Simply put, the Computational Twin architecture is a digital version of an organisation’s operations. They tell you what is happening in your organisation, in real time, and by analysing multiple data sources. It captures key processes to tell you what is happening now, what will happen, and what you should do next. 

They are also fundamentally different to a “digital twin”, which is a virtual representation of an object or system used for anything from understanding how a building’s airflow works, to overseeing a manufacturing process. 

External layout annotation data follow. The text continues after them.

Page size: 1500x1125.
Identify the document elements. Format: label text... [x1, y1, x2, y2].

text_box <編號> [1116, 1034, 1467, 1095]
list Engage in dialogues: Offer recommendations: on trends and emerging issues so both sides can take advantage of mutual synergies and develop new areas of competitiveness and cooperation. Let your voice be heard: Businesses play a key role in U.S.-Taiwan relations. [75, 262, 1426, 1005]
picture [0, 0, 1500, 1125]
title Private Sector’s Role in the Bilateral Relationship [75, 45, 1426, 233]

The Computational Twin architecture is broader than this. It captures key organisational processes to make predictions about what will happen in the future. It uses machine learning and other techniques to help decision-making. 

Balancing urgent and non-urgent care

Why would this help the NHS?

Well, say you are an NHS bed manager and you need just the right amount of beds to treat patients coming from A+E. You want enough free beds, in the right wards, to treat patients set to arrive today – but not too many, as those beds could be used for non-urgent care. 

Getting the numbers right depends on correctly predicting patient demand, as well as other factors such as age and sex. Connecting these demands into the Computational Twin architecture means staff can immediately understand the repercussions, and manage capacity in a way that balances both urgent and non-urgent care. 

When embedded in an organisation, users can change one part of their process or workflow, there and then, and test the result. 

So NHS staff could test the impact of, say, doing more elective surgery and instantly see what the impact of that would be on capacity for A+E patients. They could try allocating patients to different speciality wards, or opening side bays, or even swapping the sex of patients in certain wards. 

The Computational Twin architecture could also help preempt complex discharge requirements so care packages can be prioritised earlier. As integrated care systems begin to operate, the Computational Twin architecture could help connect and share information across health and community care settings.

By combining human and machine intelligence and playing through scenarios, operational decisions can be improved and ultimately more patients can be treated.

Crucially, testing like this means no impact on day to day activities. There is no need to “reverse” a decision if it turns out to be wrong, and absolutely no impact on patient care.

The best of human and machine intelligence

The human elements involved in operational decision making remain as vital as ever. 

But some decisions are just too complex – and the consequences too great – for humans to make alone. Decision intelligence is the future, with humans and machines working together, leading to evidence-based decisions and an end to relying solely on the past to predict the future. We deliver this with our Computational Twin architecture.

Hospitals shouldn’t have to guess what demand might be on their services. They should know, and be able to make the best possible decisions at the earliest possible moment to provide optimum patient care.